Each line from the one holding "produceren siliconenrubber profielen" to the end of the data below must be output verbatim, with no other lines.

(Beginning of Entries supplied)

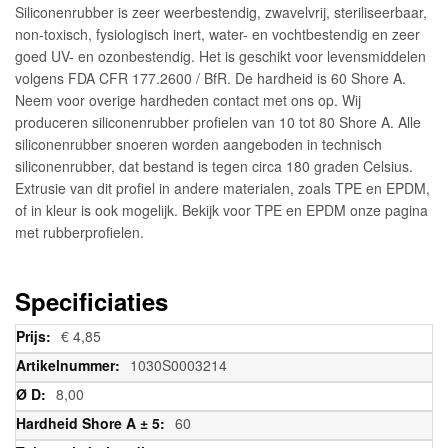
Siliconenrubber is zeer weerbestendig, zwavelvrij, steriliseerbaar,
non-toxisch, fysiologisch inert, water- en vochtbestendig en zeer
goed UV- en ozonbestendig. Het is geschikt voor levensmiddelen
volgens FDA CFR 177.2600 / BfR. De hardheid is 60 Shore A.
Neem voor overige hardheden contact met ons op. Wij
produceren siliconenrubber profielen van 10 tot 80 Shore A. Alle
siliconenrubber snoeren worden aangeboden in technisch
siliconenrubber, dat bestand is tegen circa 180 graden Celsius.
Extrusie van dit profiel in andere materialen, zoals TPE en EPDM,
of in kleur is ook mogelijk. Bekijk voor TPE en EPDM onze pagina
met rubberprofielen.
Specificiaties
Meer
€ 4,85
informatie
1030S0003214
8,00
60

(End of Entries supplied)

Result:
produceren siliconenrubber profielen van 10 tot 80 Shore A. Alle
siliconenrubber snoeren worden aangeboden in technisch
siliconenrubber, dat bestand is tegen circa 180 graden Celsius.
Extrusie van dit profiel in andere materialen, zoals TPE en EPDM,
of in kleur is ook mogelijk. Bekijk voor TPE en EPDM onze pagina
met rubberprofielen.
Specificiaties
Meer
€ 4,85
informatie
1030S0003214
8,00
60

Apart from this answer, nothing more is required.